Multifactorial impacts on early breast carcinogenesis-assessing the combined effects of mixtures of endocrine disrupting chemicals and fatty acids

Abstract

The percentage of breast cancer attributed to genetic factors is estimated to be between 5-10%, suggesting that a large proportion of breast cancer cases can be attributed to external factors. There has been extensive research on external factors such as obesity, alcohol, smoking, physical activity, diet and environmental chemicals and their role in breast cancer development. However, the evidence of environmental chemicals such as Endocrine Disrupting Chemicals (EDCS) on breast cancer initiation has been inconclusive because they have been studied as single compounds at concentrations not reflective of tissue concentrations. This phenomenon is also applicable to other risk factors, such as diet, suggesting that several multiple risk factors interact to initiate breast carcinogenesis. Using a non-tumorigenic cell line, MCF-12A, in// a 3D model that recapitulates human mammary structure, mixtures of thirteen EDCs and four fatty acids were tested at tissue concentrations for their effect on breast carcinogenesis. The results showed that the mixtures disrupted acini formation and affected genes and pathways involved in carcinogenesis, such as cell proliferation, migration and apoptosis. There were increases in the sizes of acini and decreases in circularity, which are markers of neoplastic transformation.
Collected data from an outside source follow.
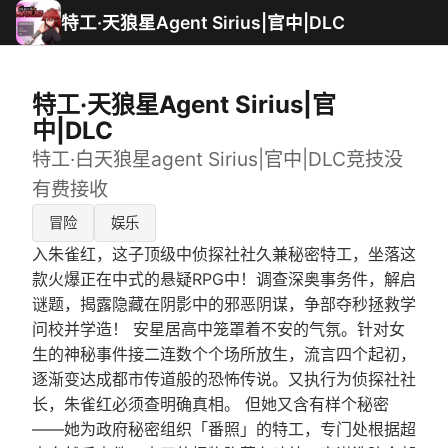
特工·天狼星Agent Sirius|官中|DLC
特工·天狼星Agent Sirius|官
中|DLC
特工·白天狼星agent Sirius|官中|DLC竞技没
有费接收
冒险
娱乐
入朱雀红，这子顶级中侦探社社久兼秘密特工，坐落这
款火爆正在中式的悬疑RPG中！调查深奥事务件，解启
谜题，揭露隐藏在阴影中的邪恶阴谋，争部夺秒拯救学
问校并学造！ 安星居高中笼罩着不安的气氛。针对女
生的神秘事件接二连数个个场所放生，流言四个起初，
逐渐变达成都市传道般的恐怖传说。又执行为侦探社社
长，朱雀红必须查明确真相。 但她又含有样个秘密
——她为政府秘密组织「番照」的特工，专门处根据超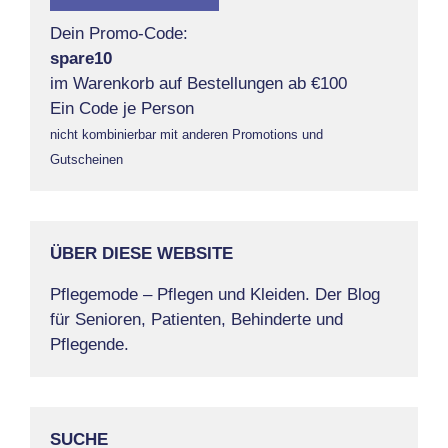
Dein Promo-Code:
spare10
im Warenkorb auf Bestellungen ab €100
Ein Code je Person
nicht kombinierbar mit anderen Promotions und
Gutscheinen
ÜBER DIESE WEBSITE
Pflegemode – Pflegen und Kleiden. Der Blog
für Senioren, Patienten, Behinderte und
Pflegende.
SUCHE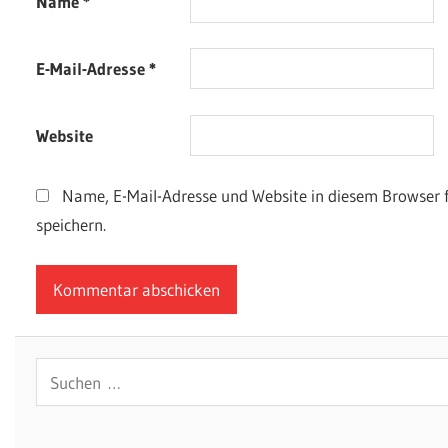
Name
*
E-Mail-Adresse
*
Website
Name, E-Mail-Adresse und Website in diesem Browser
speichern.
Suchen
nach: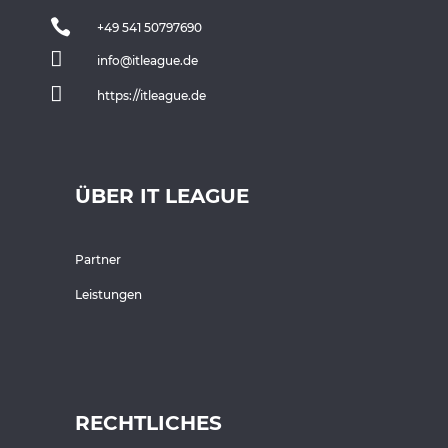

+49 541 50797690

info@itleague.de

https://itleague.de
ÜBER IT LEAGUE
Partner
Leistungen
RECHTLICHES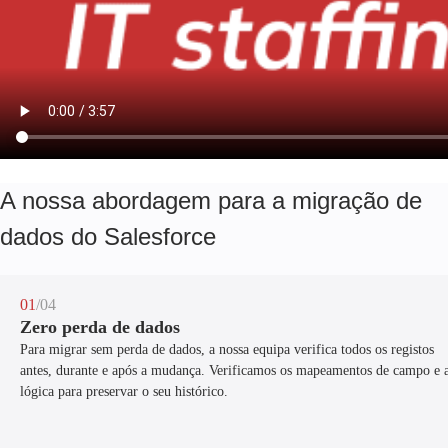
A nossa abordagem para a migração de
dados do Salesforce
01
/04
Zero perda de dados
Para migrar sem perda de dados, a nossa equipa verifica todos os registos
antes, durante e após a mudança. Verificamos os mapeamentos de campo e 
lógica para preservar o seu histórico.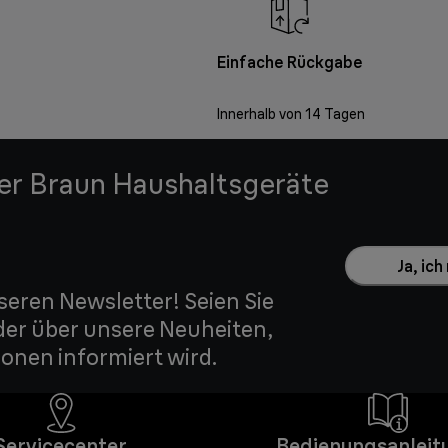
Einfache Rückgabe
Innerhalb von 14 Tagen
der Braun Haushaltsgeräte
Ja, ic
seren Newsletter! Seien Sie
der über unsere Neuheiten,
onen informiert wird.
Servicecenter
Bedienungsanleit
Changes to gene expression and pathways involved in breast cancer were also found when BRCA1-silenced MCF-12A cells were exposed to mixtures of EDCs and fatty acids, suggesting a possible increase in absolute risk for people with a familial mutation in the BRCA1 gene. The ability of 3D models to appropriately model processes involved in normal cellular functions such as proliferation and glycolysis was also demonstrated through a meta-analysis of published data. Overall, we show that exposure to mixtures of EDC and fatty acids can increase induce genes and pathways that can lead to breast carcinogenesis. We also demonstrated the ability of EDCs to induce the expression of carcinogenic genes in BRCA1 silenced cells, suggesting a possible increase in breast cancer risk.